[Keypoint coordinate data]

+++

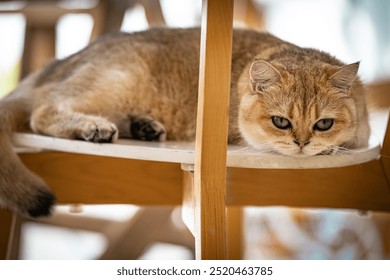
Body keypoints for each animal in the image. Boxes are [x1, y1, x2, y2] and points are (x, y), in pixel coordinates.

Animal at [0, 27, 368, 218]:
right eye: (281, 121)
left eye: (323, 124)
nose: (302, 143)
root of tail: (54, 66)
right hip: (119, 80)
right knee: (42, 111)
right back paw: (94, 128)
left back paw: (143, 127)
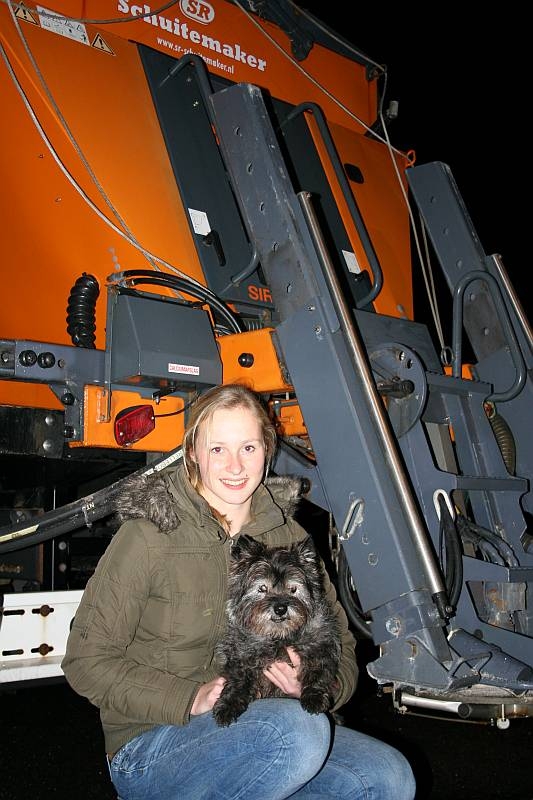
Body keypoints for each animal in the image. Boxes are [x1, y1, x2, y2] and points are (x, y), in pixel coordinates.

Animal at [210, 536, 338, 728]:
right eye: (262, 588)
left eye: (293, 589)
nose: (280, 609)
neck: (279, 637)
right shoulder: (241, 654)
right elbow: (237, 680)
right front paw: (228, 705)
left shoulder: (320, 645)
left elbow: (317, 670)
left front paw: (314, 697)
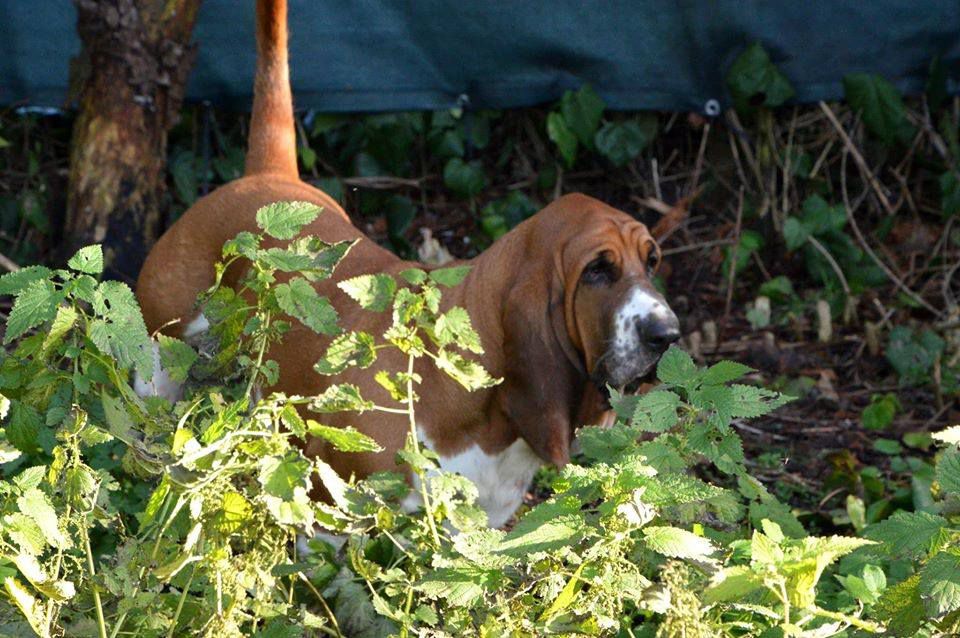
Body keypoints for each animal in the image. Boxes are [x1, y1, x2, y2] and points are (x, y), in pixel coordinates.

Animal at [135, 0, 680, 528]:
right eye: (596, 271)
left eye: (651, 260)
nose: (669, 334)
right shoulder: (334, 507)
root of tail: (267, 176)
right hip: (156, 367)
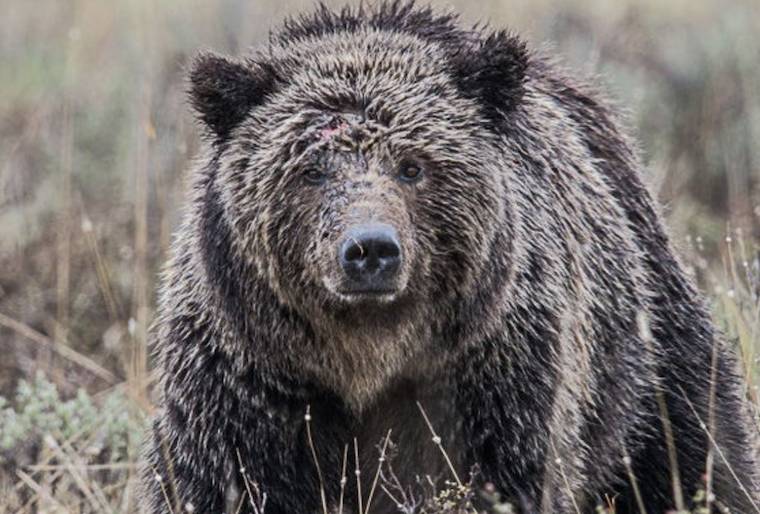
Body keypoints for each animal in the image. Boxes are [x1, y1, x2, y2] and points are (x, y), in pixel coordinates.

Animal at [140, 2, 760, 513]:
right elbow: (219, 482)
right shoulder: (247, 383)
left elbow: (505, 478)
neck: (365, 360)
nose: (370, 250)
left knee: (698, 449)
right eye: (311, 169)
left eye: (413, 166)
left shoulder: (494, 379)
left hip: (644, 355)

+++

Work instruction | Every line above from the line with "right eye: (262, 588)" to the line with "left front paw: (314, 697)" is wanted, ends included; write them out exactly and add no other line.

Written response |
right eye: (262, 588)
left eye: (293, 589)
nose: (280, 609)
neck: (279, 637)
right shoulder: (241, 654)
right elbow: (237, 680)
right front paw: (228, 705)
left shoulder: (320, 645)
left elbow: (317, 670)
left front paw: (314, 697)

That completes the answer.